It is always nice to report a child abduction with a happy ending. It’s so rarely the case. We need to take a minute and appreciate that there was a mother out there, terrified and frantic and watching the world crash down around her, who now gets to tuck her baby into bed and kiss her on the forehead. That mother is Latifah Rashid and her five-year-old daughter is Nailla Robinson.
Yesterday, a woman walked into Nailla’s Philadelphia school, signed an illegible name on the school’s sign-out sheet, and removed the young girl from her classroom. Just like that, Nailla went from beginning her school day to “missing child.”
According to the little girl, she was later blind-folded and walked to a house a couple blocks away. Then, hours later, a teenage girl that she did not know walked her to a playground and left her there. There have been no signs of physical or sexual abuse. A kind citizen found Nailla and called the police, who returned the little girl to her mother.
That’s the story of Nailla’s disappearance. And now that we know the story has a happy ending, it’s time to go back and look at exactly how a woman managed to abduct a young girl from the safety of her school without raising a single eyebrow.
Police have video surveillance of the woman who walked into Nailla’s classroom and her removed her from the school. Unfortunately, the evidence is barely useful, because the woman was wearing a black niqab. Nailla’s mother explains the ruse used by the woman:
told her teacher that she was me, her mother, and that she was taking her out to breakfast and Nailla was already signed out at the office and she took my child and left.”
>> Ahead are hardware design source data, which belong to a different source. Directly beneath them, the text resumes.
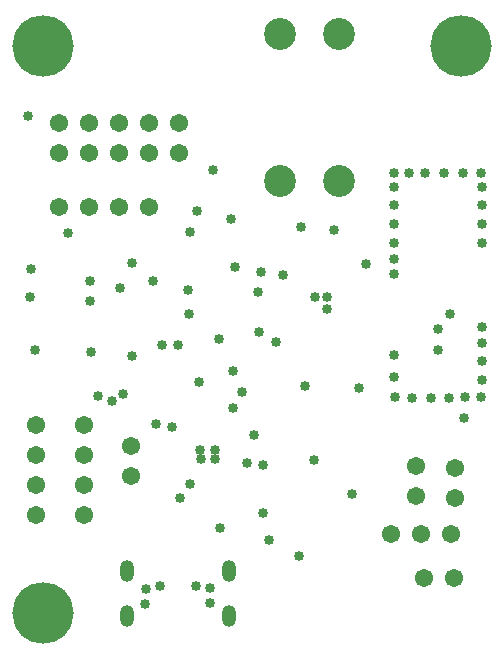
<source format=gbs>
G04*
G04 #@! TF.GenerationSoftware,Altium Limited,Altium Designer,23.10.1 (27)*
G04*
G04 Layer_Color=16711935*
%FSLAX44Y44*%
%MOMM*%
G71*
G04*
G04 #@! TF.SameCoordinates,273EA9BE-9362-4083-9DEA-C9DCB70363E1*
G04*
G04*
G04 #@! TF.FilePolarity,Negative*
G04*
G01*
G75*
%ADD69C,2.7032*%
%ADD70C,1.5432*%
%ADD71C,5.2032*%
%ADD72O,1.2332X1.8332*%
%ADD73C,0.8532*%
D69*
X288652Y403082D02*
D03*
Y528082D02*
D03*
X238652D02*
D03*
Y403082D02*
D03*
D70*
X51816Y426974D02*
D03*
X77216D02*
D03*
X102616D02*
D03*
X128016D02*
D03*
X153416D02*
D03*
X51816Y452374D02*
D03*
X77216D02*
D03*
X102616D02*
D03*
X128016D02*
D03*
X153416D02*
D03*
X128016Y381254D02*
D03*
X102616D02*
D03*
X77216D02*
D03*
X51816D02*
D03*
X383540Y104902D02*
D03*
X358140D02*
D03*
X332740D02*
D03*
X112776Y153924D02*
D03*
Y179324D02*
D03*
X73406Y120904D02*
D03*
Y146304D02*
D03*
Y171704D02*
D03*
Y197104D02*
D03*
X32766D02*
D03*
Y171704D02*
D03*
Y146304D02*
D03*
Y120904D02*
D03*
X353822Y136652D02*
D03*
Y162052D02*
D03*
X386588Y67310D02*
D03*
X361188D02*
D03*
X387096Y135128D02*
D03*
Y160528D02*
D03*
D71*
X392430Y517398D02*
D03*
X38100D02*
D03*
Y38100D02*
D03*
D72*
X109073Y72932D02*
D03*
X196073D02*
D03*
Y34932D02*
D03*
X109073D02*
D03*
D73*
X299974Y138176D02*
D03*
X206756Y225044D02*
D03*
X198935Y211618D02*
D03*
X198882Y242570D02*
D03*
X220980Y275590D02*
D03*
X235966Y267208D02*
D03*
X241554Y323850D02*
D03*
X153924Y135128D02*
D03*
X163068Y146812D02*
D03*
X220218Y309626D02*
D03*
X223266Y326644D02*
D03*
X260244Y229870D02*
D03*
X394462Y202438D02*
D03*
X336042Y220218D02*
D03*
X409702Y366776D02*
D03*
Y383032D02*
D03*
Y398272D02*
D03*
X395986Y220218D02*
D03*
X382016Y219964D02*
D03*
X366776D02*
D03*
X351028D02*
D03*
X335534Y324612D02*
D03*
Y337312D02*
D03*
Y351282D02*
D03*
Y366776D02*
D03*
Y383032D02*
D03*
Y398272D02*
D03*
X347980Y410464D02*
D03*
X361696D02*
D03*
X377698D02*
D03*
X393954Y410210D02*
D03*
X335280D02*
D03*
X409448D02*
D03*
X409702Y351282D02*
D03*
Y279654D02*
D03*
Y235204D02*
D03*
Y250698D02*
D03*
Y265938D02*
D03*
X409448Y220472D02*
D03*
X335788Y237490D02*
D03*
X335534Y255778D02*
D03*
X372872Y277876D02*
D03*
X372876Y260038D02*
D03*
X383286Y290576D02*
D03*
X311658Y333248D02*
D03*
X284734Y361950D02*
D03*
X267462Y167386D02*
D03*
X171450Y176022D02*
D03*
X182626Y412496D02*
D03*
X306070Y228600D02*
D03*
X183642Y168148D02*
D03*
X171704Y167894D02*
D03*
X183642Y176022D02*
D03*
X170180Y233172D02*
D03*
X125222Y57658D02*
D03*
X180092Y58928D02*
D03*
X180086Y46482D02*
D03*
X124968Y45466D02*
D03*
X152908Y264922D02*
D03*
X168656Y378460D02*
D03*
X28448Y328930D02*
D03*
X27178Y305562D02*
D03*
X113792Y334264D02*
D03*
X278892Y295148D02*
D03*
Y305308D02*
D03*
X268732D02*
D03*
X224282Y122428D02*
D03*
X25908Y458724D02*
D03*
X211074Y164338D02*
D03*
X224790Y163322D02*
D03*
X216662Y188722D02*
D03*
X96520Y216916D02*
D03*
X134112Y197612D02*
D03*
X254935Y86168D02*
D03*
X139446Y264414D02*
D03*
X103886Y313182D02*
D03*
X113538Y255270D02*
D03*
X256794Y364236D02*
D03*
X201168Y330962D02*
D03*
X187198Y269748D02*
D03*
X147320Y194818D02*
D03*
X85090Y221488D02*
D03*
X105918Y223520D02*
D03*
X78232Y319024D02*
D03*
Y301752D02*
D03*
X78740Y258826D02*
D03*
X168148Y60960D02*
D03*
X137414Y60706D02*
D03*
X229616Y99314D02*
D03*
X197866Y371094D02*
D03*
X163068Y359918D02*
D03*
X59910Y359861D02*
D03*
X131826Y319024D02*
D03*
X161036Y311404D02*
D03*
X162306Y291084D02*
D03*
X31496Y260604D02*
D03*
X188468Y109982D02*
D03*
M02*

</source>
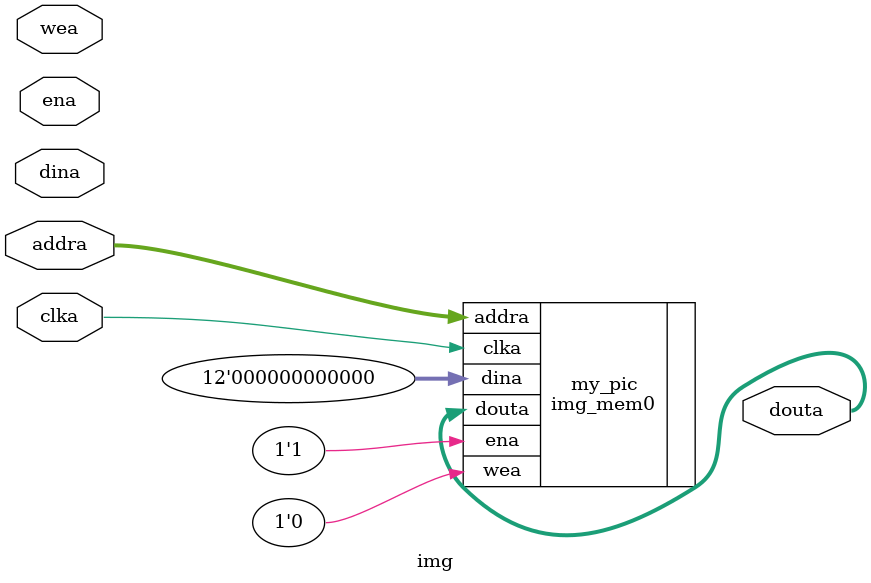
<source format=v>

module img(
    input clka,
    input ena,
    input wea,
    input [31:0] addra,
    input [11:0] dina,
    output [11:0] douta
);

    
    /* verilator lint_off WIDTHTRUNC */
    wire [31:0] pix_x = addra % 640, pix_y = addra / 640;

    /* verilator lint_on WIDTHTRUNC */
    // here is the temporary test, we ignore those dangerous behaviors
    //wire [31:0] pix_data_R, pix_data_G, pix_data_B;
    //assign pix_data_R = (pix_x / 80) + (pix_y / 60);//temp_r[7:4];
    //assign pix_data_G = (pix_x / 40);//temp_g[7:4];
    //assign pix_data_B = (pix_y / 30);//temp_b[7:4];
    //assign douta = ((480 - pix_y) >((pix_x - 320)*(pix_x - 320)) / 250) ? {pix_data_R[3:0], pix_data_G[3:0], pix_data_B[3:0]} : 0 ;//pix_data;
    img_mem0 my_pic(.clka(clka),.ena(1'b1),.wea(1'b0),.addra({addra}),.dina(12'd0),.douta(douta));
endmodule
</source>
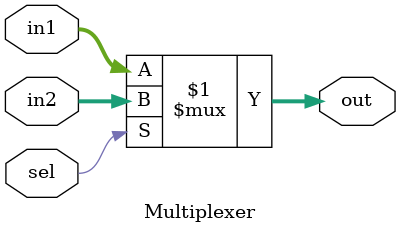
<source format=v>
module Multiplexer(
    input [31:0] in1,
    input [31:0] in2,
    input sel,
    output [31:0] out
);
    assign out = sel ? in2 : in1;
endmodule

</source>
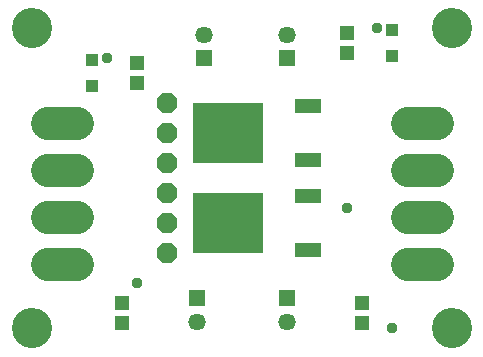
<source format=gbr>
G04 EAGLE Gerber RS-274X export*
G75*
%MOMM*%
%FSLAX34Y34*%
%LPD*%
%INSoldermask Top*%
%IPPOS*%
%AMOC8*
5,1,8,0,0,1.08239X$1,22.5*%
G01*
%ADD10C,3.403200*%
%ADD11R,1.461200X1.461200*%
%ADD12C,1.461200*%
%ADD13R,1.203200X1.303200*%
%ADD14R,1.003200X1.003200*%
%ADD15R,2.303200X1.203200*%
%ADD16R,6.053200X5.103200*%
%ADD17C,2.753200*%
%ADD18P,1.852186X8X112.500000*%
%ADD19C,0.959600*%


D10*
X25400Y266700D03*
X381000Y266700D03*
X381000Y12700D03*
X25400Y12700D03*
D11*
X171450Y241300D03*
D12*
X171450Y261300D03*
D13*
X101600Y16900D03*
X101600Y33900D03*
X292100Y245500D03*
X292100Y262500D03*
D11*
X241300Y241300D03*
D12*
X241300Y261300D03*
D11*
X165100Y38100D03*
D12*
X165100Y18100D03*
D13*
X114300Y220100D03*
X114300Y237100D03*
X304800Y33900D03*
X304800Y16900D03*
D11*
X241300Y38100D03*
D12*
X241300Y18100D03*
D14*
X330200Y265000D03*
X330200Y243000D03*
X76200Y217600D03*
X76200Y239600D03*
D15*
X259400Y155000D03*
X259400Y200600D03*
D16*
X191400Y177800D03*
D15*
X259400Y78800D03*
X259400Y124400D03*
D16*
X191400Y101600D03*
D17*
X342850Y67600D02*
X368350Y67600D01*
X368350Y107200D02*
X342850Y107200D01*
X342850Y146800D02*
X368350Y146800D01*
X368350Y186400D02*
X342850Y186400D01*
X63550Y186400D02*
X38050Y186400D01*
X38050Y146800D02*
X63550Y146800D01*
X63550Y107200D02*
X38050Y107200D01*
X38050Y67600D02*
X63550Y67600D01*
D18*
X139700Y76200D03*
X139700Y101600D03*
X139700Y127000D03*
X139700Y152400D03*
X139700Y177800D03*
X139700Y203200D03*
D19*
X317500Y266700D03*
X88900Y241300D03*
X114300Y50800D03*
X330200Y12700D03*
X292100Y114300D03*
M02*

</source>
Nailla’s class had a substitute teacher that day, so she was not familiar with the classroom parents. And no other school employee questioned the woman. No receptionist checked the name scribbled on the sign-out sheet.
Every parent knows that they leave a list of acceptable people to pick up their children with the school. If my father ever needs to pick up my daughter from school, he should have to walk in to the school secretary’s office and show her a photo ID before collecting my little girl. Obviously that didn’t happen at Nailla’s school.
The school released a statement saying that there were major procedural violations that led to the young girl’s abduction. I hate to say it, but I think that part is obvious.
The idea that such a crime could occur has to shock and anger parents, who believe that when they drop they’re children off to school, they’re leaving them in safe hands. It should raise major concerns with the Philadelphia school district, who obviously need to address serious security issues.
At the same time, this little girl was found safe. She was returned home. And even though there’s plenty of anger and frustration to be had, I’m having a hard time feeling anything but relief that this child made it back home.